Does Vald support boolean filtering? That is, can I attach a number of attributes to vectors, and then find the nearest neighbors that match a boolean filter on the attributes?
You might be interested in checking out Weaviate (https://github.com/semi-technologies/weaviate) which supports combining vector search with boolean filters. In Weaviate, the vector index is stored alongside an inverted index, so you get the best of both worlds. At the moment on a filtered search, the inverted index is hit first, so you essentially end up with an allow-list of IDs which are then fed to the vector index. If the id isn't on the allow list the next neighbor is selected and so on.
There are also plans to further optimize this based on how restrictive the boolean filter is. For example, if the filter still matches a lot of of ids (e.g. 50% of all candidates) the approach outlined above works really well. But if if your filter is extremely restrictive and maybe only matches 1k out of 100M results, then this approach is no longer ideal, as the vector index will discard most of the ids it sees. However, in this case it would be more efficient to actually perform a brute-force search on those 1k vectors. This and other optimizations around combined vector and scalar search are on the roadmap.
Thanks for the explanation. Is it true that a node in HNSW can be a jump point for the next iteration of search, which means its neighbors can well be candidates of a query even though the node itself is filtered out? If so, skipping a node because it is not in an allow-list will potentially result in loss of recall? Will it work if we can keep expanding the search front until we find enough number of results that are both close enough to the given query and match the given filter?
Since Vald is a pure ANN search engine, it does not support graph search of boolean filtering results.
However, it does have post-filtering capabilities.
The same use case can be achieved by using the post-filter.

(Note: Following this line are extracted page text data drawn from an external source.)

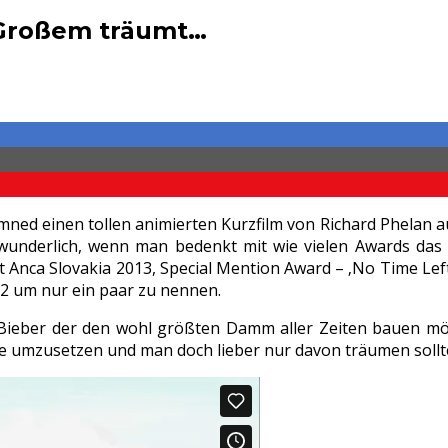
 Großem träumt…
ned einen tollen animierten Kurzfilm von Richard Phelan a
rwunderlich, wenn man bedenkt mit wie vielen Awards da
Anca Slovakia 2013, Special Mention Award – ‚No Time Left‘ 
12 um nur ein paar zu nennen.
n Bieber der den wohl größten Damm aller Zeiten bauen mö
se umzusetzen und man doch lieber nur davon träumen sollte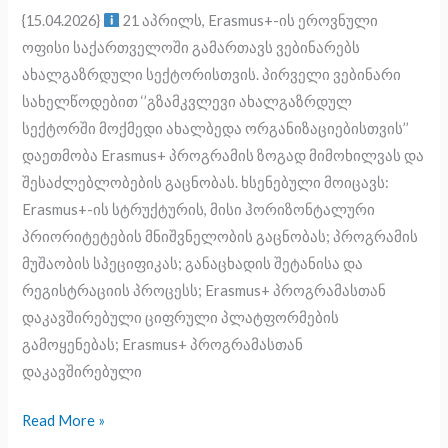
{15.04.2026}
21 აპრილს, Erasmus+-ის ეროვნული
–
ოფისი საქართველოში გამართავს ვებინარებს
‘’გზამკვლევი
ახალგაზრდული სექტორისთვის. პირველი ვებინარი
ახალგაზრდულ
სახელწოდებით ‘’გზამკვლევი ახალგაზრდულ
სექტორში
სექტორში მოქმედი ახალბედა ორგანიზაციებისთვის’’
მოქმედი
დაეთმობა Erasmus+ პროგრამის ზოგად მიმოხილვას და
ახალბედა
შესაძლებლობების გაცნობას. ხსენებული მოიცავს:
ორგანიზაციებისთვის’’
Erasmus+-ის სტრუქტურის, მისი ჰორიზონტალური
პრიორიტეტების მნიშვნელობის გაცნობას; პროგრამის
მუშაობის სპეციფიკას; განაცხადის შეტანისა და
რეგისტრაციის პროცესს; Erasmus+ პროგრამასთან
დაკავშირებული ციფრული პლატფორმების
გამოყენებას; Erasmus+ პროგრამასთან
დაკავშირებული
Read More »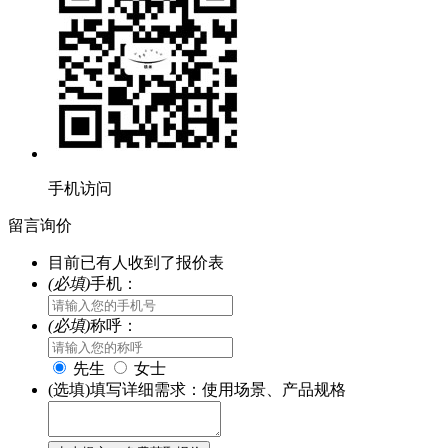
手机访问
留言询价
目前已有
人收到了报价表
(必填)
手机：
(必填)
称呼：
先生
女士
(选填)填写详细需求：使用场景、产品规格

It is possible to implement functions such as retrieving more TopKs than the expected value of N, and then filtering the results to get N in the end.
The documentation for Vald's Filter feature is in preparation, but should be available soon.

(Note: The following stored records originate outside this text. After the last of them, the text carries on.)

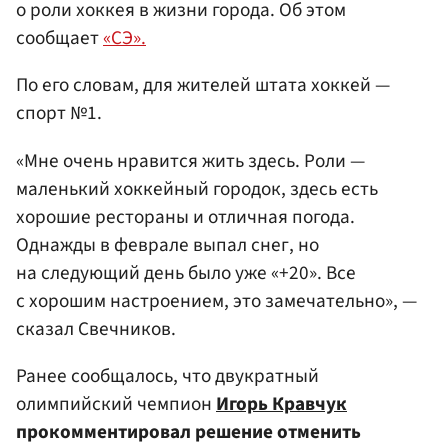
о роли хоккея в жизни города. Об этом
сообщает
«СЭ».
По его словам, для жителей штата хоккей —
спорт №1.
«Мне очень нравится жить здесь. Роли —
маленький хоккейный городок, здесь есть
хорошие рестораны и отличная погода.
Однажды в феврале выпал снег, но
на следующий день было уже «+20». Все
с хорошим настроением, это замечательно», —
сказал Свечников.
Ранее сообщалось, что двукратный
олимпийский чемпион
Игорь Кравчук
прокомментировал решение отменить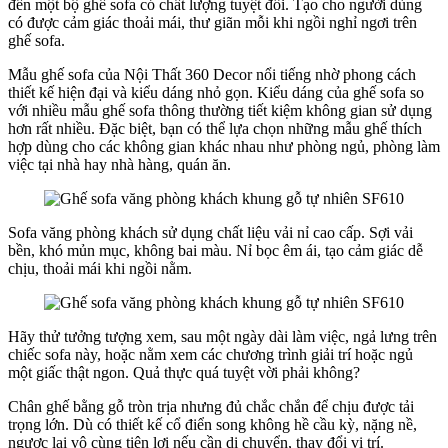
đến một bộ ghế sofa có chất lượng tuyệt đối. Tạo cho người dùng
có được cảm giác thoải mái, thư giãn mỗi khi ngồi nghỉ ngơi trên
ghế sofa.
Mẫu ghế sofa của Nội Thất 360 Decor nổi tiếng nhờ phong cách
thiết kế hiện đại và kiểu dáng nhỏ gọn. Kiểu dáng của ghế sofa so
với nhiều mẫu ghế sofa thông thường tiết kiệm không gian sử dụng
hơn rất nhiều. Đặc biệt, bạn có thể lựa chọn những mẫu ghế thích
hợp dùng cho các không gian khác nhau như phòng ngủ, phòng làm
việc tại nhà hay nhà hàng, quán ăn.
Sofa văng phòng khách sử dụng chất liệu vải nỉ cao cấp. Sợi vải
bền, khó mủn mục, không bai màu. Nỉ bọc êm ái, tạo cảm giác dễ
chịu, thoải mái khi ngồi nằm.
Hãy thử tưởng tượng xem, sau một ngày dài làm việc, ngả lưng trên
chiếc sofa này, hoặc nằm xem các chương trình giải trí hoặc ngủ
một giấc thật ngon. Quả thực quá tuyệt vời phải không?
Chân ghế bằng gỗ tròn trịa nhưng đủ chắc chắn để chịu được tải
trọng lớn. Dù có thiết kế cổ điển song không hề cầu kỳ, nặng nề,
ngược lại vô cùng tiện lợi nếu cần di chuyển, thay đổi vị trí.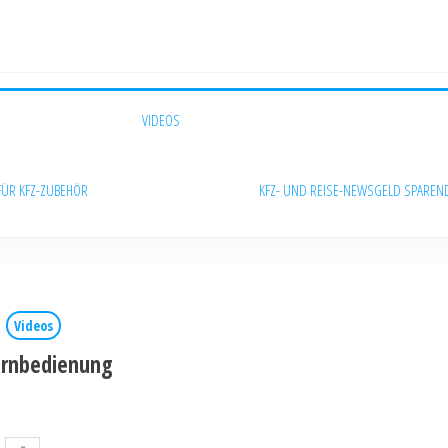
VIDEOS
FÜR KFZ-ZUBEHÖR
KFZ- UND REISE-NEWS
GELD SPAREN
Videos
ernbedienung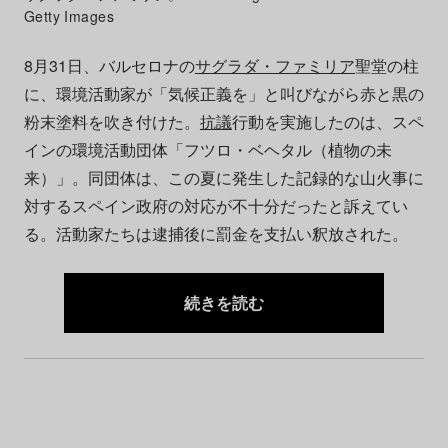
Getty Images
8月31日、バルセロナの
サグラダ・ファミリア
聖堂の柱
に、環境活動家が「気候正義を」と叫びながら赤と黒の
粉末塗料を吹き付けた。
抗議
行動を実施したのは、スペ
インの環境活動団体「フツロ・ベヘタル（植物の未
来）」。同団体は、この夏に発生した記録的な山火事に
対するスペイン政府の対応が不十分だったと訴えてい
る。活動家たちは逮捕後に罰金を支払い釈放された。
続きを読む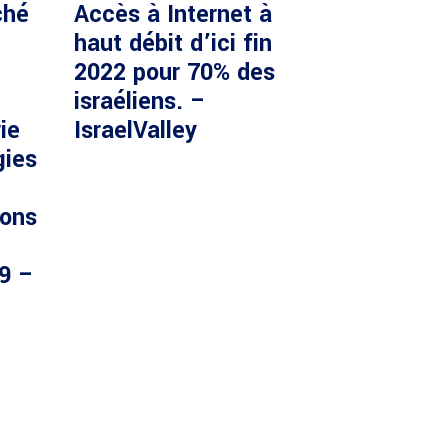
ché
Accès à Internet à
haut débit d’ici fin
2022 pour 70% des
israéliens. –
ie
IsraelValley
gies
ions
29 –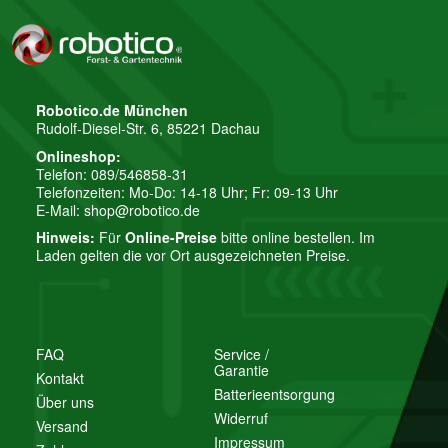
Robotico.de München
Rudolf-Diesel-Str. 6, 85221 Dachau
Onlineshop:
Telefon: 089/546858-31
Telefonzeiten: Mo-Do: 14-18 Uhr; Fr: 09-13 Uhr
E-Mail:
shop@robotico.de
Hinweis:
Für
Online-Preise
bitte online bestellen. Im
Laden gelten die vor Ort ausgezeichneten Preise.
FAQ
Service /
Garantie
Kontakt
Batterieentsorgung
Über uns
Widerruf
Versand
Impressum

There are also functions that work seamlessly with Tensorflow and ONNX, so it is possible to embed text data in vector space without Boolean filtering, and perform similar searches using only ANNs by weighting vector queries.
Our ideal world would be one in which everything becomes a vector, and we could perform a variety of searches using vectors.

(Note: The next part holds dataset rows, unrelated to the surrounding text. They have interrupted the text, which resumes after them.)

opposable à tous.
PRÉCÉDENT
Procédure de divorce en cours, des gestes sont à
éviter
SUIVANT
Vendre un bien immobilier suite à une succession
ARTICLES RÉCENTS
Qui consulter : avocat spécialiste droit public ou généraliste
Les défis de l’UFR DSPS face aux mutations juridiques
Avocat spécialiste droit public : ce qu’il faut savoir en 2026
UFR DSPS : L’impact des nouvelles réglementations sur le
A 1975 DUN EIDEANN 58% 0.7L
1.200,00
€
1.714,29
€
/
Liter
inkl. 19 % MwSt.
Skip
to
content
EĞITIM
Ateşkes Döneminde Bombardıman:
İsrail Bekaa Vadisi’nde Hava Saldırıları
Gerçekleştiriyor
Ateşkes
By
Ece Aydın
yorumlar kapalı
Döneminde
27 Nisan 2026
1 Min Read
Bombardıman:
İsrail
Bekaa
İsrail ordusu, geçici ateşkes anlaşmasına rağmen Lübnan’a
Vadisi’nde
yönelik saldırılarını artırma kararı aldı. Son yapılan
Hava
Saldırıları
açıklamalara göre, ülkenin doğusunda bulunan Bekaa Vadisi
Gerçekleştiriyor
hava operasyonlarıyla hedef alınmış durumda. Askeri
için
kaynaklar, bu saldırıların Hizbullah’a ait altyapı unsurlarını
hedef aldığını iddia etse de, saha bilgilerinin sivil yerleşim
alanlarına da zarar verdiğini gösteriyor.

thanks. The challenge with post-filtering is that the K in TopK becomes unpredictable if I'd like to get a fixed page size. I may end up issuing multiple queries with progressively large Ks to get a single page of results.
Exactly. See my reply on this comment thread comment thread to see how Weaviate solves the filter-issue by using an inverted index to produce a whitelist of IDs which is then passed to the vector index where non matching IDs are simply skipped.